INPUT FOR THIS TASK Start Marker

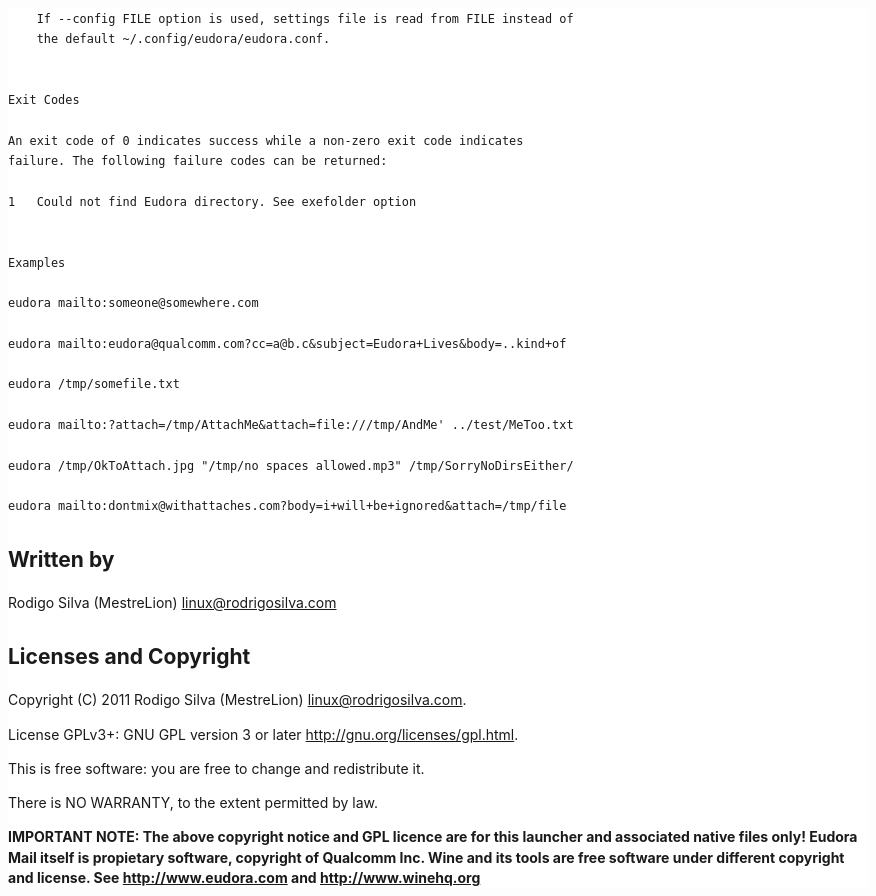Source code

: 	    If --config FILE option is used, settings file is read from FILE instead of
	    the default ~/.config/eudora/eudora.conf.


	Exit Codes

	An exit code of 0 indicates success while a non-zero exit code indicates
	failure. The following failure codes can be returned:

	1   Could not find Eudora directory. See exefolder option


	Examples

	eudora mailto:someone@somewhere.com

	eudora mailto:eudora@qualcomm.com?cc=a@b.c&subject=Eudora+Lives&body=..kind+of

	eudora /tmp/somefile.txt

	eudora mailto:?attach=/tmp/AttachMe&attach=file:///tmp/AndMe' ../test/MeToo.txt

	eudora /tmp/OkToAttach.jpg "/tmp/no spaces allowed.mp3" /tmp/SorryNoDirsEither/

	eudora mailto:dontmix@withattaches.com?body=i+will+be+ignored&attach=/tmp/file


Written by
----------

Rodigo Silva (MestreLion) <linux@rodrigosilva.com>

Licenses and Copyright
----------------------

Copyright (C) 2011 Rodigo Silva (MestreLion) <linux@rodrigosilva.com>.

License GPLv3+: GNU GPL version 3 or later <http://gnu.org/licenses/gpl.html>.

This is free software: you are free to change and redistribute it.

There is NO WARRANTY, to the extent permitted by law.

**IMPORTANT NOTE: The above copyright notice and GPL licence are for this launcher
and associated native files only! Eudora Mail itself is propietary software,
copyright of Qualcomm Inc. Wine and its tools are free software under different
copyright and license. See <http://www.eudora.com> and <http://www.winehq.org>**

INPUT FOR THIS TASK End Marker

YOUR TASK: Pick out the lines above containing the word "Rodigo", then copy them.

TASK SOLUTION:
Rodigo Silva (MestreLion) <linux@rodrigosilva.com>
Copyright (C) 2011 Rodigo Silva (MestreLion) <linux@rodrigosilva.com>.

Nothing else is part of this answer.